Bremerhavener Lloyd Werft streicht 117 Stellen. © Ingo Wagner/Archiv

Schifffahrt

Bremerhavener Lloyd Werft: umfangreichen Stellenabbau

Als die malayische Genting-Gruppe die Bremerhavener Lloyd Werft übernahm, schien die Auftragslage im Kreuzfahrtschiffbau sicher. Nun müssen 117 Beschäftigte gehen. Wie die Zukunft aussieht, ist ungewiss.

Bremerhaven. Die angeschlagene Bremerhavener Lloyd Werft streicht 117 von rund 400 Arbeitsplätzen.

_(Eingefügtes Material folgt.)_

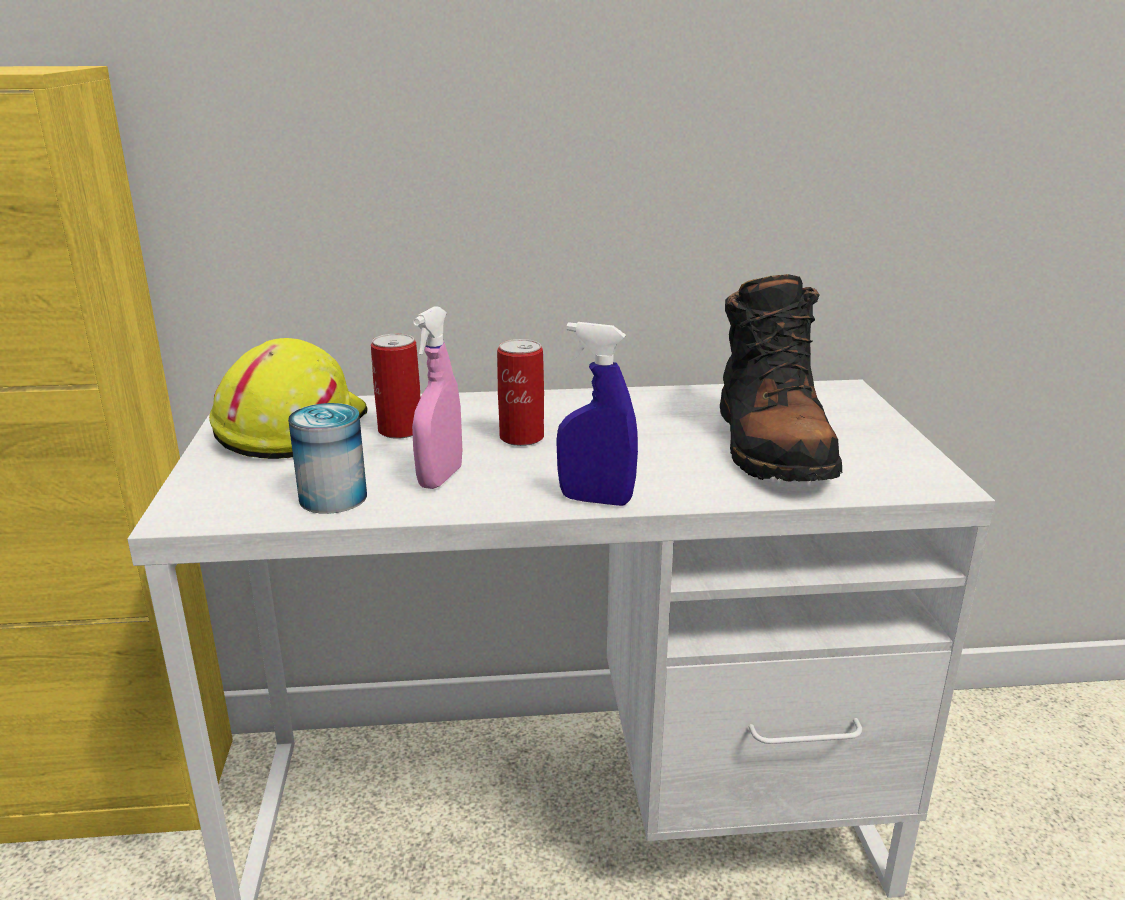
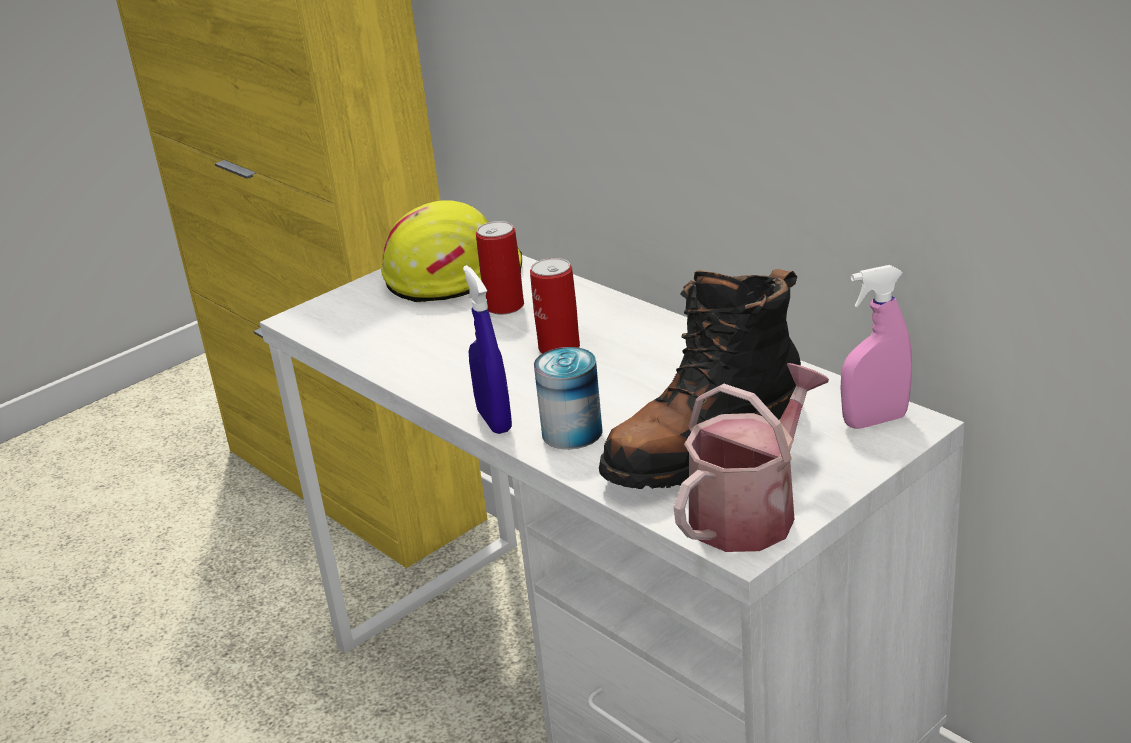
camera: 55 degrees right, 5 degrees up
can [288,403,367,514] -> can moved to [534,347,603,449]
pink spray bottle [412,306,462,489] -> pink spray bottle moved to [840,265,912,429]
none -> watering can [674,363,829,552]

Das habe die Geschäftsleitung am Montag den Beschäftigten mitgeteilt, sagte der Betriebsratsvorsitzende Daniel Müller. Für die Betroffenen soll eine Transfergesellschaft gegründet werden. Die Geschäftsführung wollte sich zunächst nicht äußern. Die Lloyd Werft steckt in der Krise, seit der Eigentümer, die malaysische Genting-Gruppe, den Neubau von Kreuzfahrtschiffen auf seine Ostsee-Standorte konzentriert.

Müller sagte, die im Oktober begonnene Kurzarbeit werde bis Ende des Jahres anhalten. Nach unbestätigten Medienberichten soll dann mit dem Bau einer Luxusyacht für den russischen Milliardär Roman Abramowitsch begonnen werden.

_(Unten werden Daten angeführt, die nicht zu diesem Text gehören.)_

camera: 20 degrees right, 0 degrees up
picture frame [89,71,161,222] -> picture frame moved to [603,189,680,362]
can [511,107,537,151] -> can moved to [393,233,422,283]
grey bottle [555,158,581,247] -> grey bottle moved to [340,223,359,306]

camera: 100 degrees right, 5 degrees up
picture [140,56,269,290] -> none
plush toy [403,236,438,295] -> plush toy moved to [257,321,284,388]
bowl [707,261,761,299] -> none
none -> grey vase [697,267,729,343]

Seit Anfang Januar hatten Betriebsrat und Geschäftsführung an einem Interessenausgleich und Sozialplan gearbeitet. Zunächst seien Beschäftigte aufgerufen, freiwillig das Unternehmen zu verlassen. Dann erst werde die Geschäftsführung betriebsbedingte Kündigungen aussprechen. Das Unternehmen biete den Beschäftigten zusätzlich zur vereinbarten Abfindung eine Sprinterprämie an, wenn sie freiwillig aus dem Unternehmen ausscheiden, sagte die Gewerkschaftssekretärin der IG Metall Bremerhaven, Doreen Arnold.

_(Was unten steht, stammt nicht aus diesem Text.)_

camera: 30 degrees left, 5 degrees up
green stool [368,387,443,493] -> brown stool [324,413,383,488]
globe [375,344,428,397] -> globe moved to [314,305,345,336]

Betriebsratschef Müller nannte es eine "falsche Entscheidung", in Bremerhaven qualifiziertes Personal abzubauen, während auf den Werften in Mecklenburg-Vorpommern Beschäftigte gesucht würden. Zwar bestehe das Angebot für die Bremerhavener, dorthin zu wechseln. "Es wurde zugesagt, dass unser Personal bei Bewerbungen bevorzugt behandelt wird", sagte Müller. Aber es sei gerade für Beschäftigte mit Familien nicht so einfach, umzusiedeln.

"Viele Kollegen sind gefrustet", sagte Doreen Arnold. "Sie können nicht einschätzen, ob es der Werft gelingen wird, sich wieder gut aufzustellen." Die Geschäftsführung habe den Beschäftigten keinerlei Zuversicht für die Zukunft vermittelt. Müller sagte, nach den vielen leeren Versprechungen der Vergangenheit fehle den Beschäftigten nun Vertrauen und Hoffnung.

Die Genting-Gruppe hatte vor über einem Jahr die Lloyd-Werft komplett übernommen und ein umfangreiches Neubauprogramm versprochen. Dann hatte Genting überraschend verkündet, dass die Milliarden-Aufträge für geplante Kreuzfahrtschiffe ausschließlich an den drei neu erworbenen Werftenstandorten Wismar, Rostock und Stralsund realisiert werden sollen.